Does anyone have any similar resources for other forms of media generated via natural language inputs?

enoreyes | 5 years ago | on: Warp Drive News

I think (If you're referring to Mick West's explanation) that's actually a pretty convincing argument for the "Go Fast" video. I'm not as convinced the Gimbal video can be explained as easily. Combined with witness testimony and the Pentagon explicitly claiming it's unidentified, I would love to hear a more convincing argument than "it's a plane and exhaust jet that the Navy's state of the art sensors, pilots, etc. misidentified"

enoreyes | 5 years ago | on: Warp Drive News

Funny enough, in the Navy's released footage of the "tic-tac" [1] this appears to be exactly what it does - it orients it's flat side towards the direction of intended movement then propels forward at (seemingly impossible) speeds. I'm not sure I have an opinion yet about if this tech is real, but it'd be interesting to hear (if these videos are fake) whether or not research went into "optimal" shape for breakthrough propulsion techniques which were then reproduced in a video.

https://www.navair.navy.mil/foia/documents

enoreyes | 5 years ago | on: Building a computer in Conway's game of life

Perhaps this specific exercise does not necessarily generate any utility in and of itself, but the concept is certainly quite interesting. Many would argue a bunch of pebbles on the sea shore couldn't possibly be alive, yet many still hope we can bring life to a machine of silicon. Clearly there must be some difference between the two, unless there isn't. Relevant XKCD: https://xkcd.com/505/

enoreyes | 5 years ago | on: Pentagon's UFO Unit to Disclose Some of Its Findings to the Public

Interesting to note that the NYT article (linked below and in a few places in the comments here) was amended a few hours after being posted. It originally made a strong claim that Harry Reid said that crashes had occurred and materials were possessed. Instead, it was revised to say:

> An earlier version of this article inaccurately rendered remarks attributed to Harry Reid, the retired Senate majority leader from Nevada. Mr. Reid said he believed that crashes of objects of unknown origin may have occurred and that retrieved materials should be studied; he did not say that crashes had occurred and that retrieved materials had been studied secretly for decades.

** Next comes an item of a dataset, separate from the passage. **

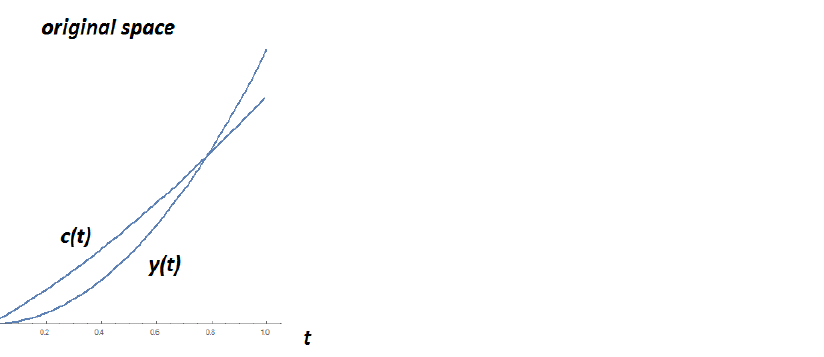
Figure 6. The original space with the curve y ( t ) and the image of the curve of curvature centers c ( t ) for γ = 0.6 .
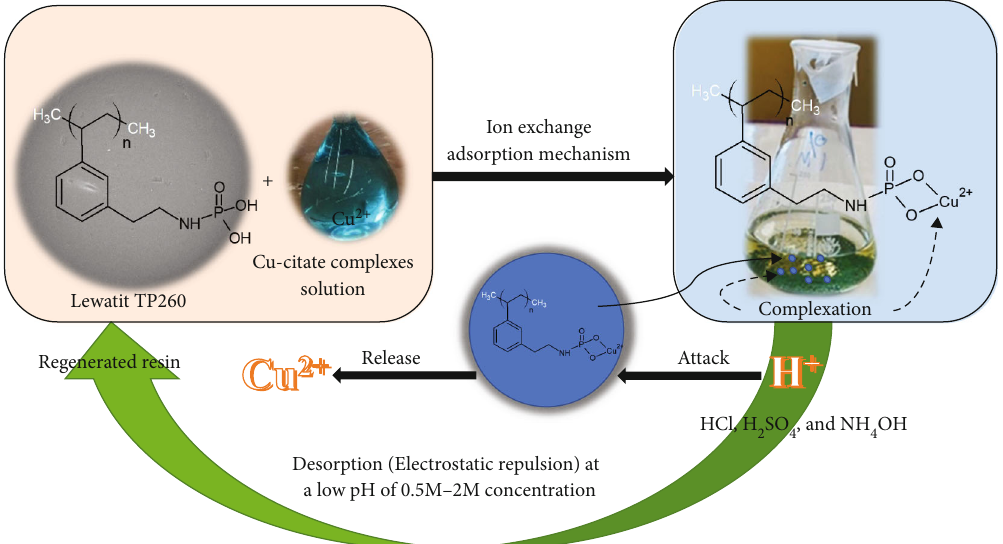
Figure 7: Possible schematic mechanism for adsorption and desorption of copper (II) ions using Lewatit TP260 chelating resin as an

This is pure speculation but Ralph Blumenthal and Leslie Kean seem to be the main NYT staff members reporting on this topic and they have proven to be detail-oriented enough and rather limited in their speculation. I wonder if they truly 'misreported' this or if instead the article was asked to be amended because of security reasons.

https://www.nytimes.com/2020/07/23/us/politics/pentagon-ufo-...

enoreyes | 5 years ago | on: Mental Wealth

This is an interesting idea, but I wonder to what extent this view is only possible for people who aren't explicitly persecuted for their identity. How can you keep your "identity" small if it's written on your skin or on your marriage documents? Should these people simply disassociate from their identities?

I think as a general principle it's probably good to minimize your public-facing identity, however, the reductionism and broad generalization make this argument much weaker and misses the point about why people get so upset about identity.

enoreyes | 5 years ago | on: Electrons May Well Be Conscious

The mind-body problem is an interesting philosophical debate. It would be funny if our ancestors had been on to something the whole time with the various forms of panpsychism that have occurred throughout history. We tend to overestimate our own ingenuity and heavily discount the intelligence and natural intuition of the past. Not saying this is a credible theory, just an interesting reoccurring idea throughout human history.

enoreyes | 5 years ago | on: America’s Havana: Thousands Say “Ciao” to San Francisco

It feels a bit misleading to immediately attack Boudin for his work in Venezuela. He was a translator there between undergrad and law school. His leftist background is certainly quite interesting but I felt that the early attempt to attack his character by associating him with Chavez comes across as a bit of a stretch that I think hurts the credibility of the author.